Jusqu'à la mi-août, Montréal verra défiler festivaliers, danseurs insatiables et chars allégoriques pour le festival de culture gaie Divers/Cité (du 26 juillet au 1er août) et les festivités entourant le défilé des Célébrations de la fierté (du 11 au 15 août). Fini le temps des disputes: l'entente cordiale règne désormais entre ces deux manifestations, vitrines du tourisme gai à Montréal.

«C'est du passé!» Bernard Plante, directeur général de la Société de développement commercial du village (SDC), balaie ainsi les questions sur les tensions entre Divers/Cité et les Célébrations de la fierté qui, il y a trois ans, avaient accompagné la décision de Divers/Cité de ne plus organiser le défilé de la fierté gaie. «Certains ont trouvé cette séparation très dure. C'est un peu comme s'il y avait eu un accouchement dans la douleur mais maintenant, le bébé est joufflu et se porte très bien», assure M. Plante.
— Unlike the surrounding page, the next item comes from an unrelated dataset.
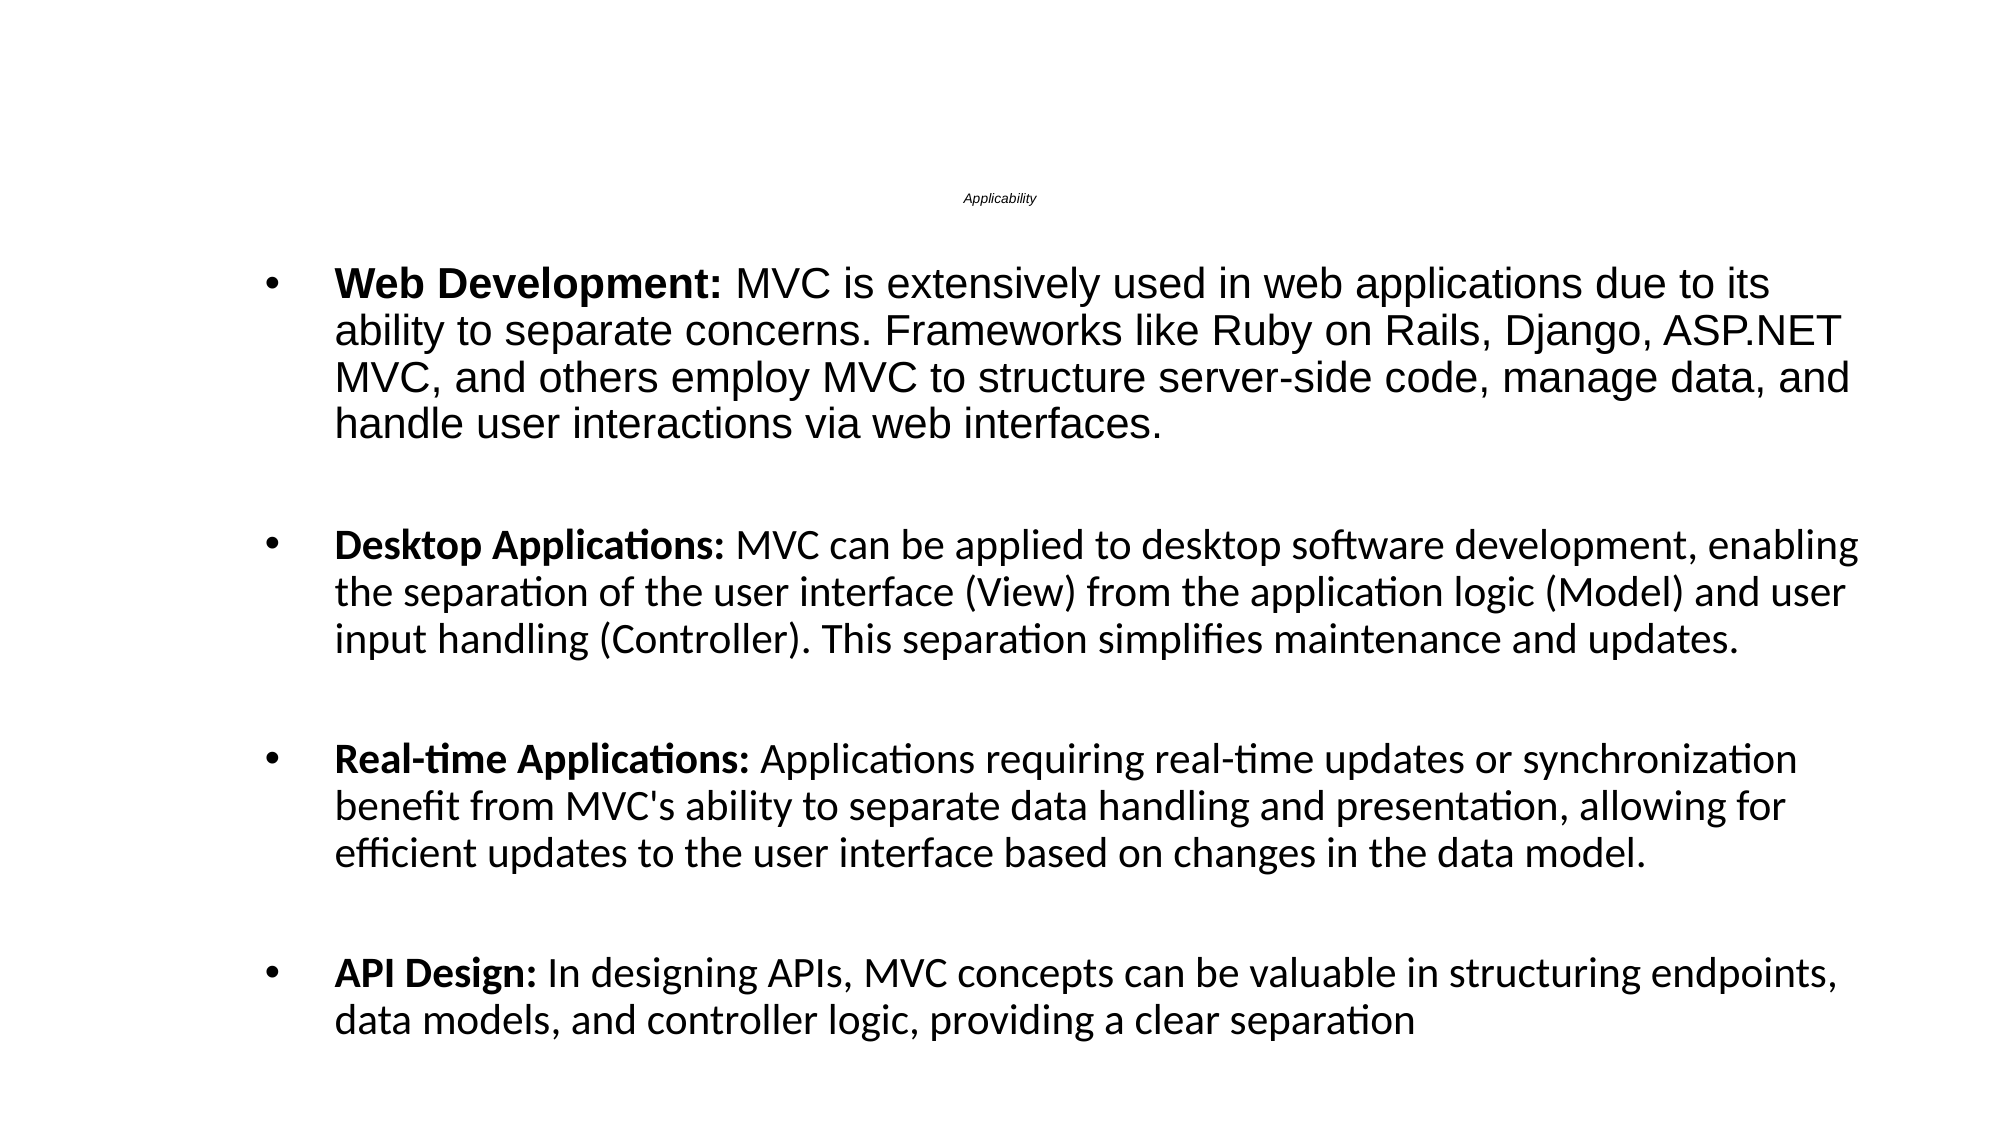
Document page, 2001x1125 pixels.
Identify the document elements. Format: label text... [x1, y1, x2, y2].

title Applicability [249, 184, 1750, 215]
subtitle Web Development: MVC is extensively used in web applications due to its ability to separate concerns. Frameworks like Ruby on Rails, Django, ASP.NET MVC, and others employ MVC to structure server-side code, manage data, and handle user interactions via web interfaces. Desktop Applications: MVC can be applied to desktop software development, enabling the separation of the user interface (View) from the application logic (Model) and user input handling (Controller). This separation simplifies maintenance and updates. Real-time Applications: Applications requiring real-time updates or synchronization benefit from MVC's ability to separate data handling and presentation, allowing for efficient updates to the user interface based on changes in the data model. API Design: In designing APIs, MVC concepts can be valuable in structuring endpoints, data models, and controller logic, providing a clear separation [249, 253, 1881, 1071]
Du côté des organisateurs des deux manifestations, on se dit complémentaires plutôt que rivaux et on estime même attirer plus de touristes pendant l'été. La piétonnisation de la rue Sainte-Catherine Est (on est passé de quelques jours en 2006 à quatre mois en 2010) suscite elle aussi l'adhésion des festivaliers. «Pour l'offre touristique, c'est très intéressant», se félicite M. Plante.

Tourisme Montréal prête en effet une attention toute particulière au tourisme gai. Bon an, mal an, 6% des visiteurs de Montréal sont gais. Cette clientèle dépense plus que les touristes hétérosexuels: l'argent rose représente 10% des revenus que génère le tourisme à Montréal, soit 200 millions par année.

«Ce n'est pas négligeable comme impact, croit Pierre Bellerose, vice-président des relations publiques de Tourisme Montréal. Les gais en voyage sont plus résistants à la récession. Montréal a subi une importante chute du tourisme en 2009, mais le nombre de touristes gais diminue moins.»

Au début des années 90, Montréal a été l'une des premières villes de l'Amérique du Nord à viser la clientèle gaie. L'exemple montréalais a depuis fait des petits, notamment au Canada, puisque Toronto, mais aussi Winnipeg, Halifax et Calgary ont adopté des stratégies similaires.

«Beaucoup de villes veulent recevoir ces gens-là. Cela fait en sorte que la compétition est plus forte, parce que les touristes gais et lesbiens voyagent plus, dans des destinations plus branchées», explique Tanya Churchmuch, gestionnaire spécialiste du marché gai et lesbien pour Tourisme Montréal.

La Ville reine joue maintenant le grand jeu pour plaire à la clientèle gaie, canadienne comme américaine. Environ 1,2 million de personnes ont assisté à la dernière Toronto Pride, qui a coïncidé cette année avec la fête de l'indépendance des États-Unis. Les retombées économiques sont évaluées à 136 millions: une mise en bouche pour Toronto qui sera l'hôte, en 2014, de la World Pride.

Pour autant, les organisateurs des Célébrations de la fierté de Montréal et de la Pride Week de Toronto ne se considèrent pas en compétition, et se font mutuellement de la publicité. La directrice de Divers/Cité, Suzanne Girard, affirme qu'il n'y a pas de rivalité. «Au contraire, l'union fait la force», croit-elle.